=== Begin Enclosure ===
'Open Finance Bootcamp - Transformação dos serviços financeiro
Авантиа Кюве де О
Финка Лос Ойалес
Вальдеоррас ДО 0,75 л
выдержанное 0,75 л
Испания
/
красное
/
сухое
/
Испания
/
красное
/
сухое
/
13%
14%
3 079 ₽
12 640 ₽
=== End Enclosure ===
=== Begin Enclosure ===
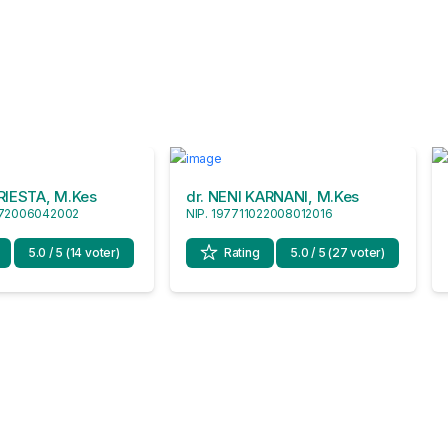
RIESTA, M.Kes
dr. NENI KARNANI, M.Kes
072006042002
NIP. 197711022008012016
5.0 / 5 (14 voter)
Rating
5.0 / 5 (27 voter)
=== End Enclosure ===
Give the listing lines as a Markdown table with columns headed Row and Line, starting with the line that contains "RIESTA, M.Kes" and going on through the line that contains "5.0 / 5 (27 voter)", leaving out blank lines.

| Row | Line |
|---|---|
| 1 | RIESTA, M.Kes |
| 2 | dr. NENI KARNANI, M.Kes |
| 3 | 072006042002 |
| 4 | NIP. 197711022008012016 |
| 5 | 5.0 / 5 (14 voter) |
| 6 | Rating |
| 7 | 5.0 / 5 (27 voter) |